Brachiaria cv. Mulato and Mulato II are a result of breeding by the International Center for Tropical Agriculture (CIAT). According to Dr. Brigitte Maass, a forage scientist with CIAT in Kenya, Brachiaria cv. Mulato and cv. Mulato II are hybrids which have resulted from crosses involving 3 species; Brachiaria brizanthaB. decumbens and B. ruziziensis. The last one is used as a bridge.

The result is a hybrid that is apomictic, meaning that the seeds produced are true breeds (their genes do not change). In reality, they are like clones of mother plant. This is an ideal situation that is not common with many crops and forages because farmers will not lose the vigor of the plant.

Brachiaria can be grazed or cut and fed to animals in stalls and feedlots. Where animals graze, the duration depends on the number of animals. Sufficient time must be given to a pasture to grow back after intensive grazing. Rotational grazing will give grass time to re-grow.

Where farmers cut and carry to feed the animals, the grass is ready for the next cut in about 45-50 days during the rainy season. At this stage, the grass has higher nutrient content, especially protein, than Napier.

Brachiaria has high production capacity for biomass; therefore, it is a good alternative for making silage and hay for use during the dry season. Its production and nutrient content depend on soil fertility and its management, as well as the stage of harvesting.

The grass is not only appropriate for low rainfall regions, but a sure feed security solution.

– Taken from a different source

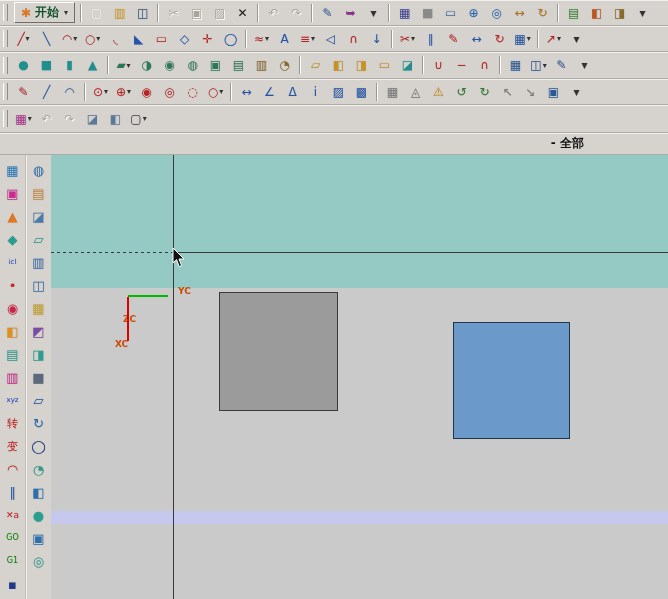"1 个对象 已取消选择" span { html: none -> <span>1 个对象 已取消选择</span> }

According to Feedpedia, an animal feeds resource repository, the grass does well in regions with rainfall of between 1500mm and 3500mm per annum. But it can withstand drought for between three and six months, within which it remains green, unlike other tropical grasses.

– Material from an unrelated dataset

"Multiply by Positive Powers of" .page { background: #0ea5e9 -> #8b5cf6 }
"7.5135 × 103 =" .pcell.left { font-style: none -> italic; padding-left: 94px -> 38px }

Trials conducted by KARI-Marigat show that the grass does well under irrigation in arid and semi-arid areas, and under rain-fed conditions in the transitional zones.

It also grows in poor and nitrogen and other nutrients’ deficient soils and a PH of between 4 and 8. Although it does well in low nutrient area, the content reduces with decrease in the elements.

Unlike Napier grass, Mulato Brachiaria does not have stinging hairs, making it easy to cut and carry. 

This is a quality that makes the grass attractive to farmers who use the push-pull technology to 
control stem borer and Striga and as a way of growing fodder for their animals.

  • Well-adapted to acid and neutral soils of moderate to low fertility 
  • Tolerates high soil aluminium levels
  • Very persistent, even under seasonally dry conditions
  • Productive, capable of sustaining high stocking rates and grazing pressures
  • High nutritional value for ruminants
  • Maintains green leaf of relatively high nutritional value into seasonally dry periods
  • Responds well to nitrogen fertiliser

  • Low seed production may limit availability 
  • Slow to establish if dormant seed is sown
  • Dense growth means careful management needed to maintain companion legumes.